Vendor reputation and post-sale service are also increasingly a factor in deciding how IT budgets are spent. “More than 40% of companies see post-sale service as the most critical vendor characteristic when selecting technologies,” he says.
However, even where the pot of money available is fuller, companies are still looking to create efficiencies that will allow them to stretch the IT budget further. At Lloyd’s Register, for example, application development now takes place within the company’s Philippines operations, where skills are cheaper. In addition, the company is planning to migrate from a number of proprietary, legacy systems to a Microsoft environment that uses commodity hardware and the Windows Server 2003 platform.
Outside of the norm for next year, Inmarsat is part of the group of European companies that will actually see its IT budget fall in 2005. However, IT chief Pete Smith says that his department has proved it is possible to “do more with less”.
He reports that he has been seeking out covert cost traps, such as those related to the company’s use of printing. “While printers are cost-effective to acquire, consumables, such as printer cartridges, are hugely expensive,” he says. His solution: to invest in cost-efficient, multi-function copier and printing devices. Like Lloyd’s Register, the company is also migrating to a Windows-based server environment.

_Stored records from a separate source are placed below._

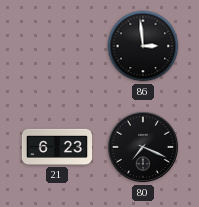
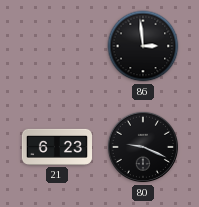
80: 7:19 -> 9:19
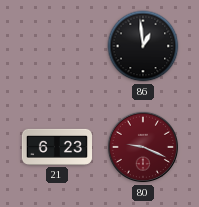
86: 2:59 -> 12:59
80 dial: black -> burgundy
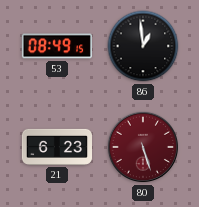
53: none -> 08:49
80: 9:19 -> 5:27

Meanwhile, consultant Chris Dale argues that, while such reviews are necessary, changing the actual basis of IT budgeting is still essential. He observes that budgets are mostly based on the previous year’s total, with some simplistic adjustments. There is a better way, he says, proposing that each year the IT budgeting process should start with a blank sheet of paper (see box, ‘The new budgetary landscape’).
Dale strongly advocates this so-called ‘zero budgeting’ approach. It allows each year’s spending quota to be calculated from the bottom up, without any reference to the previous year. Funding for IT can then be allocated according to the actual requirements for a particular year.
He backs up his argument by citing an article entitled ‘Beyond Budgeting’ that appeared in the Harvard Business Review last year. The author, business performance consultant, Michael Contrada, argues that budgeting as a major restraint on businesses, limiting their agility and potential. There are better ways of measuring performance, Dale claims.
“Executives have a choice between constructive thinking and taking the line of least resistance,” he says. “In any case, the budget is just one round of the game.”